Isn't that like saying X compiles to assembly as so should be as efficient as assembly?

I'm not an expert on the internals of typescript. But your comment doesn't indicate you are an expert either.

You don't have to be an expert in TypeScript to know that the TypeScript compiler just strips the types from the code and leaves the rest as-is (if you are targeting a somewhat modern JS engine). The runtime performance of a TypeScript program is the same as that of the equivalent JavaScript program.

But of course, a TypeScript program could be much slower than a different JavaScript program, as is probably happening in this case.

I agree with others that the difference in results between JavaScript and TypeScript makes the quality of this paper highly suspect.

Well you need to know enough to know whether it's doing run time checks also.

And also whether it's generating less efficient code to satisfy the type safety requirement.

It isn't.
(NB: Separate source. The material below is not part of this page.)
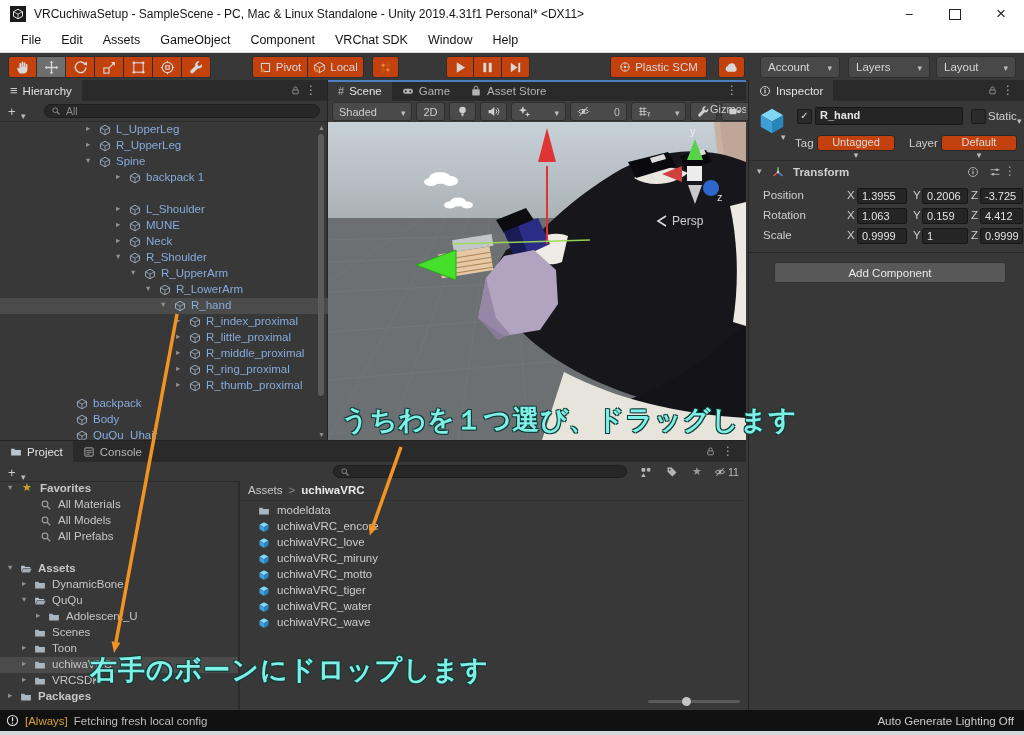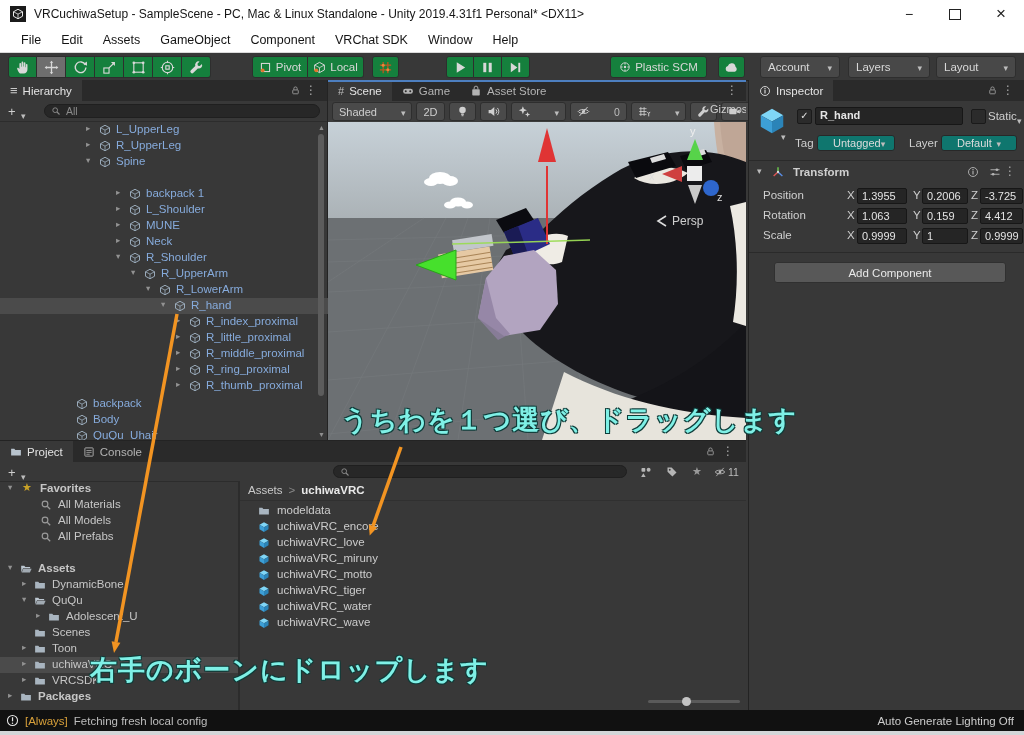"Pivot" .tbtn { background: #15803d -> #c2410c }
Typescript is basically javascript with type annotations. There is a shorthand for class member initialisation and for defining enums, but that's basically it. There are no extra safety checks inserted. You get compile-time typechecking and nothing else.
It's more like comparing assembly against the same program but with comments.
I have to say I am surprised that Java is better than Go in terms of energy/time.
How can that be possible, in my experience

Equivalant service in Java idles around 400mb of ram when Go service might use 70mb.

Because it allocates RAM up front by default. You can reduce that yourself with a single flag. You'd be surprised how far you can tune down modern Java and still run faster than Go. I did this on the benchmark games and some of those programs that used so much RAM didn't need any of it.

There's little about Go's design that is more "Ram efficient." That's not what it was made for. It's for low latency, and if you want that in Java, there are other GC's that can do that (with similar tradeoffs to Go).

Why didn't they include assembly? IMO this should be the benchmark, not C
Assembly has no idiomatic way to do things. Creating an optimized assembly comparison is another paper in itself.